Washington announced it was pushing for targeted sanctions against Burmese officers involved in violence against Rohingya Muslims, while withdrawing invitations to senior members of the security forces to visit the US and ending travel waivers.
The move came after Secretary of State Rex Tillerson said the US holds Myanmar's military leadership "accountable" for the Rohingya refugee crisis, drawing a distinction with Aung San Suu Kyi's civilian government.
More than 600,000 members of the minority Muslim group have fled across the border into Bangladesh in an intensifying crisis that began in late August.
Militant attacks on Myanmar security forces in Rakhine sparked a major army crackdown on the group, who are labelled illegal Bengali immigrants by most Burmese.
"We express our gravest concern with recent events in Rakhine state and the violent, traumatic abuses Rohingya and other communities have endured," State Department spokeswoman Heather Nauert said in announcing a raft of measures.
"It is imperative that any individuals or entities responsible for atrocities, including non-state actors and vigilantes, be held accountable."
According to a statement, the State Department was "assessing authorities...to consider economic options available to target individuals associated with atrocities."

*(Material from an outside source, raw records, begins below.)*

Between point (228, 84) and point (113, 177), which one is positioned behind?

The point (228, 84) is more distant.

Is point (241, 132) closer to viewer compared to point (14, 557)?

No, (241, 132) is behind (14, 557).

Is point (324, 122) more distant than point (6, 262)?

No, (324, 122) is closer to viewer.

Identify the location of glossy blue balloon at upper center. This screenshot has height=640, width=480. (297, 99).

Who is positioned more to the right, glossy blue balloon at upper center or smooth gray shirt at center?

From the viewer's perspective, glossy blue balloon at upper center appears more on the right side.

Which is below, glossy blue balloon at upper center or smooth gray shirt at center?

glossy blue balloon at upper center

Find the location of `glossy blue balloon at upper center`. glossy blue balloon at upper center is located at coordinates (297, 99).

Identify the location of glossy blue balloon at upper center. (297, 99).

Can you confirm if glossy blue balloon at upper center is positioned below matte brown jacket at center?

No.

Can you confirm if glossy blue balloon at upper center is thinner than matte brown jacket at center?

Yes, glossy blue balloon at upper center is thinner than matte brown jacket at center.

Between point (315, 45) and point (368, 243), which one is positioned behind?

It added that the US had halted its consideration of travel waivers for senior Myanmar military leaders, and is weighing targeted individuals under the Global Magnitsky Act.
The measure allows the US executive branch to impose visa bans and sanctions on individuals anywhere in the world responsible for committing human rights violations.
"We are consulting with allies and partners on accountability options at the UN, the UN Human Rights Council, and other appropriate venues," added Nauert.
The US has also rescinded invitations to senior members of Myanmar's security forces to US-sponsored events and is pressing for "unhindered access" to the affected areas for a United Nations fact-finding mission, international organizations and the media.
Tillerson warned last week the world won't stand and "be witness to the atrocities that have been reported," adding that the military must be disciplined and "restrained."
Myanmar's army chief Min Aung Hlaing defended his forces on Tuesday.
"One-sided statements and accusations against Myanmar and security members over the terror attacks of extremist Bengalis in the west of Rakhine State are totally untrue," he said in a post on his Facebook page Tuesday.
Supporters say Rohingyas have been systematically deprived of basic rights over decades in majority Buddhist Myanmar.
In the latest crackdown, Myanmar's security forces have fired indiscriminately on unarmed civilians, including children, and committed widespread sexual violence, according to UN investigators.